Sangatta – Pemerintah Kabupaten Kutai Timur (Kutim) terus memperkuat kapasitas tenaga pendidik melalui perluasan program pendidikan inklusif yang menyasar seluruh satuan pendidikan.
Kepala Dinas Pendidikan dan Kebudayaan (Disdikbud) Kutim, Mulyono, menjelaskan bahwa pihaknya menargetkan setiap sekolah memiliki setidaknya satu guru inklusi sehingga anak berkebutuhan khusus dapat memperoleh layanan pendidikan yang layak tanpa harus selalu bergantung pada Sekolah Luar Biasa (SLB).
Mulyono mengatakan bahwa jumlah SLB di Kutai Timur belum mampu menampung seluruh peserta didik berkebutuhan khusus. Karena itu, sekolah reguler wajib memiliki tenaga pendidik yang memahami pendekatan inklusi.
“Kita ingin setiap sekolah punya minimal satu guru inklusi.
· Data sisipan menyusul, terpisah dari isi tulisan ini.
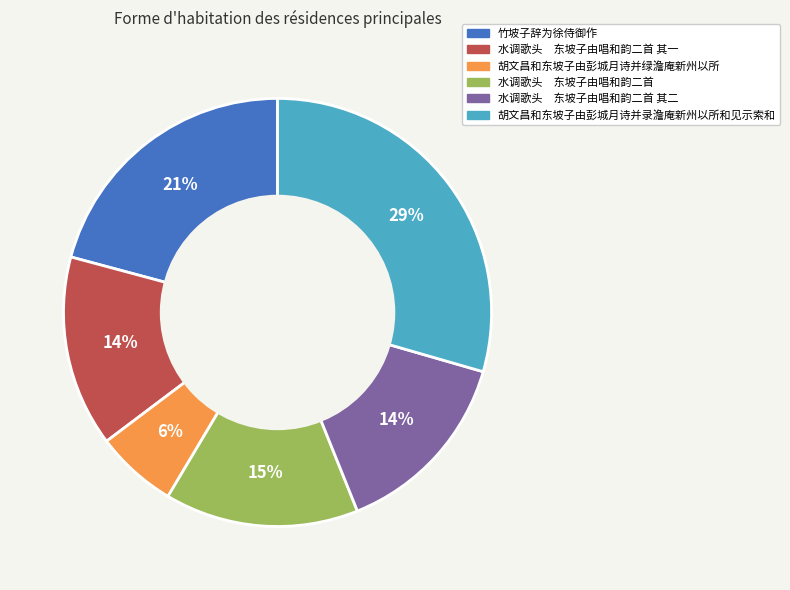

To the nearest percent, what is the difference between the largest and smallest slice percentages?

23%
Karena tidak mungkin semua anak diserahkan ke SLB, jumlahnya terbatas,” ujarnya.
Sebagai langkah konkret, pada tahun 2024 Disdikbud telah mengirim 191 guru untuk mengikuti program kuliah inklusi di Universitas Negeri Yogyakarta (UNY). Pada tahun 2025, jumlahnya ditingkatkan menjadi 300 guru. Mulyono menargetkan dalam dua tahun ke depan, seluruh sekolah di Kutim sudah memiliki guru pendidikan inklusi yang tersertifikasi.
Selain fokus pada pendidikan inklusi, pemerintah juga meningkatkan kualifikasi akademik guru non-sarjana melalui program RPL (Rekognisi Pembelajaran Lampau) di Universitas Negeri Malang (UM). Program percepatan ini memungkinkan guru menyelesaikan studi Sarjana (S1) dalam waktu dua tahun, tanpa mengganggu proses mengajar di sekolah. Ia menegaskan bahwa peningkatan kualifikasi akademik diperlukan untuk memperkuat profesionalisme guru.
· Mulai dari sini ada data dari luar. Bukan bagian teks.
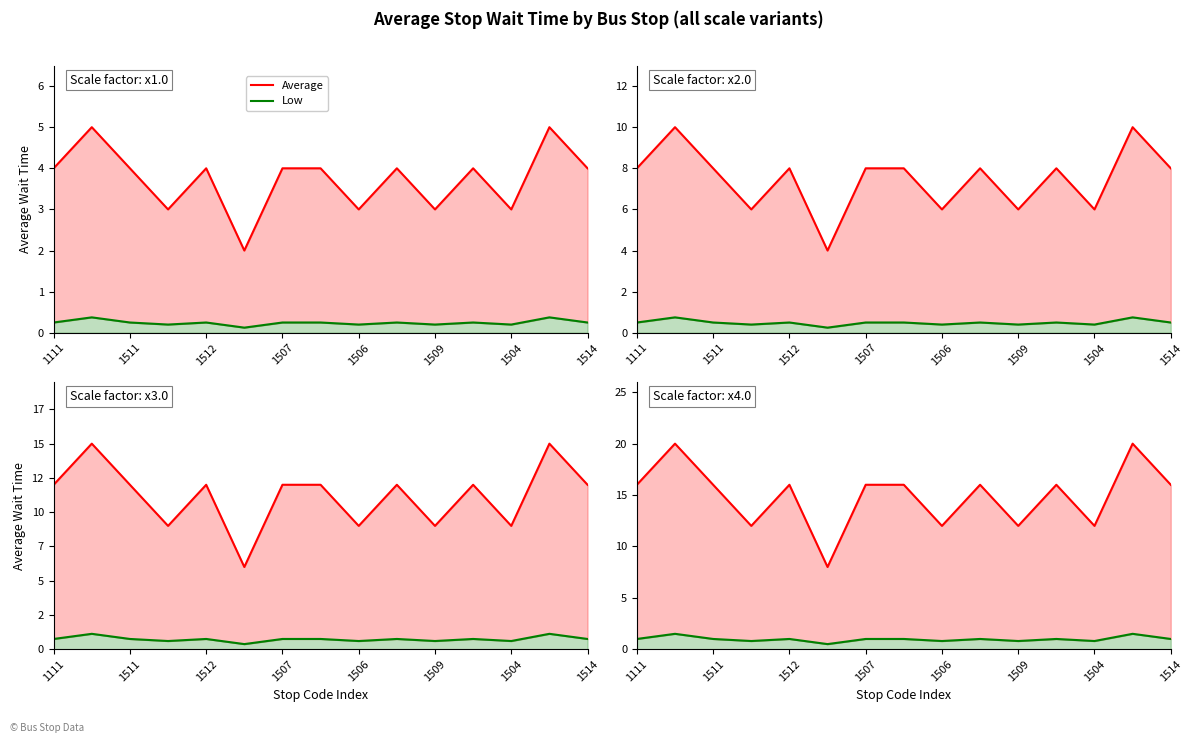

How many interior local peaks does the Average series have?

5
“Kami tidak ingin ada lagi guru yang belum sarjana. Dengan RPL, mereka bisa kuliah sambil tetap mengajar,” jelasnya.
Kebijakan tersebut sejalan dengan visi pembangunan sumber daya manusia Kutai Timur yang menekankan kesetaraan, akses layanan pendidikan yang merata, dan peningkatan mutu pembelajaran. Pemkab Kutim berharap komitmen ini dapat mempercepat terwujudnya sistem pendidikan yang lebih inklusif dan berkeadilan.